[Limb landmark coordinates]
[Start of section]

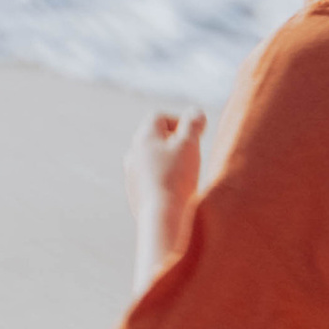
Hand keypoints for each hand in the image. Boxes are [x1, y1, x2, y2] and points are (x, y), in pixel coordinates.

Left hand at [126, 107, 206, 288]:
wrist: (161, 216)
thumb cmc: (177, 176)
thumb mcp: (189, 144)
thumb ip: (193, 124)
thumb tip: (196, 112)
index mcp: (143, 137)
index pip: (159, 117)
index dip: (179, 122)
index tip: (194, 137)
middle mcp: (133, 153)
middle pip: (155, 139)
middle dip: (175, 143)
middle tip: (192, 155)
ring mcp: (131, 174)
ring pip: (152, 161)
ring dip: (169, 163)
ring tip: (185, 175)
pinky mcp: (135, 194)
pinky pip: (150, 180)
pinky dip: (163, 180)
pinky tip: (176, 192)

[End of section]

[Goal of the exercise]
Repeat, exactly as they stand, the line that contains "middle pip: (155, 139)" and all the lines after it in the data above.

[Task answer]
middle pip: (155, 139)
middle dip: (175, 143)
middle tip: (192, 155)
ring mcp: (131, 174)
ring pip: (152, 161)
ring dip: (169, 163)
ring tip: (185, 175)
pinky mcp: (135, 194)
pinky pip: (150, 180)
pinky dip: (163, 180)
pinky tip: (176, 192)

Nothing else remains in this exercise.